Es war bereits die vierte Tagsatzung, in der sich Klaus W., der stets alle Vorwürfe bestritten hatte, vor einem Innsbrucker Schöffensenat dafür verantworten musste, dass er Bagger aus fremdem Besitz verkauft und sich etwa 130.000 Euro, die ihm nicht gehörten, in seine Tasche gesteckt hatte. Dennoch versuchte er, dem Gericht eine neue Version, die seine Unschuld beweisen könne, aufs Auge zu drücken: "Auf der Festplatte meines Computers sind alle Rechnungen, die zeigen, dass ich korrekt gehandelt habe, zu finden."

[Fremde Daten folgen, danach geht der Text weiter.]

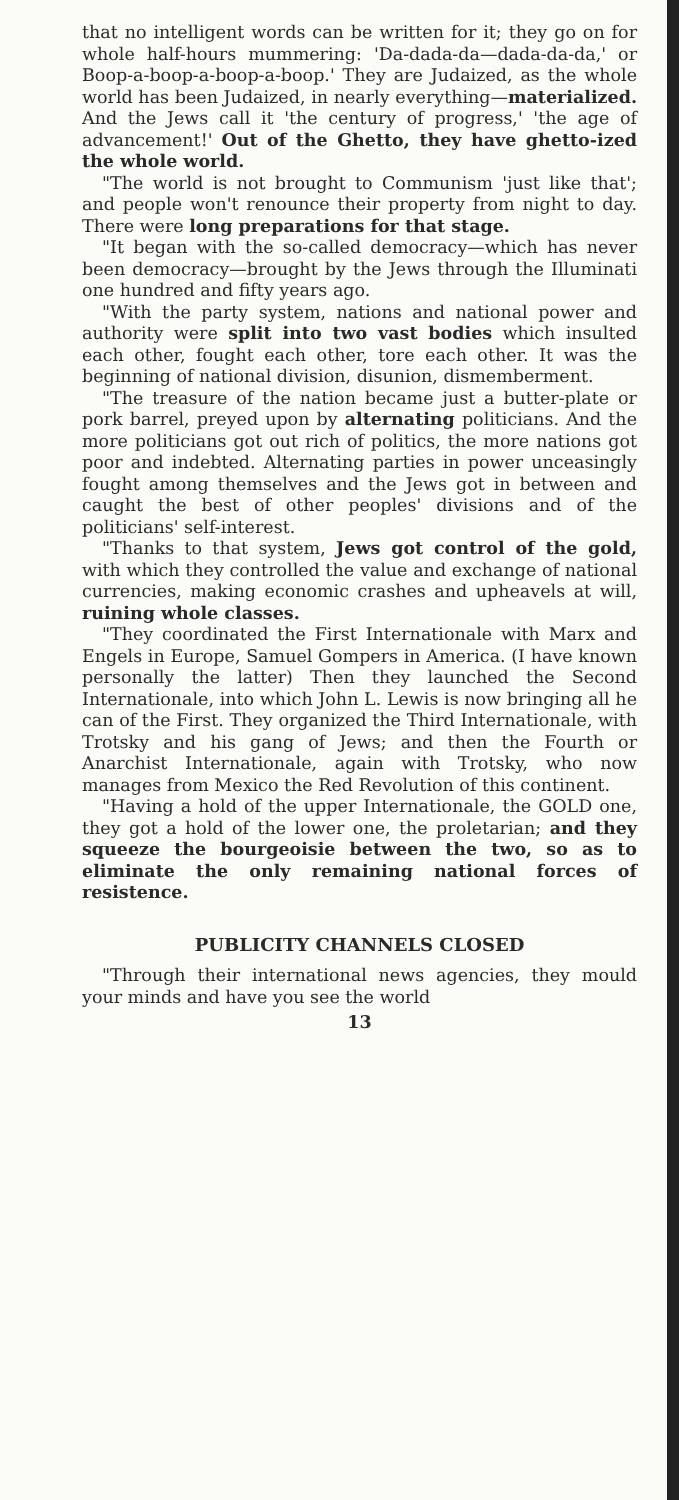that no intelligent words can be written for it; they go on for whole half-hours mummering: 'Da-dada-da—dada-da-da,' or Boop-a-boop-a-boop-a-boop.' They are Judaized, as the whole world has been Judaized, in nearly everything—materialized. And the Jews call it 'the century of progress,' 'the age of advancement!' Out of the Ghetto, they have ghetto-ized the whole world.
"The world is not brought to Communism 'just like that'; and people won't renounce their property from night to day. There were long preparations for that stage.
"It began with the so-called democracy—which has never been democracy—brought by the Jews through the Illuminati one hundred and fifty years ago.
"With the party system, nations and national power and authority were split into two vast bodies which insulted each other, fought each other, tore each other. It was the beginning of national division, disunion, dismemberment.
"The treasure of the nation became just a butter-plate or pork barrel, preyed upon by alternating politicians. And the more politicians got out rich of politics, the more nations got poor and indebted. Alternating parties in power unceasingly fought among themselves and the Jews got in between and caught the best of other peoples' divisions and of the politicians' self-interest.
"Thanks to that system, Jews got control of the gold, with which they controlled the value and exchange of national currencies, making economic crashes and upheavels at will, ruining whole classes.
"They coordinated the First Internationale with Marx and Engels in Europe, Samuel Gompers in America. (I have known personally the latter) Then they launched the Second Internationale, into which John L. Lewis is now bringing all he can of the First. They organized the Third Internationale, with Trotsky and his gang of Jews; and then the Fourth or Anarchist Internationale, again with Trotsky, who now manages from Mexico the Red Revolution of this continent.
"Having a hold of the upper Internationale, the GOLD one, they got a hold of the lower one, the proletarian; and they squeeze the bourgeoisie between the two, so as to eliminate the only remaining national forces of resistence.
PUBLICITY CHANNELS CLOSED
"Through their international news agencies, they mould your minds and have you see the world
13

Die verärgerte Replik von Staatsanwalt Wilfried Siegele dazu: "Warum haben Sie dann den Computer nicht schon lange vorgelegt? Dann wäre der Fall zwei Stunden später erledigt gewesen."
Auch der Schöffensenat unter Vorsitz von Günther Böhler schenkte den Unschulds-Beteuerungen des Angeklagten wenig Glauben. Im Gegenteil, der 38-Jährige handelte sich in der Verhandlung noch zusätzlich den Vorwurf des Betruges ein. Prompt wurde er in fast allen Anklagepunkten schuldig gesprochen und wegen Untreue, Betrugs und Urkundenfälschung zu 3 Jahren und 8 Monaten Haft verurteilt, gegen die er auf der Stelle volle Berufung anmeldete.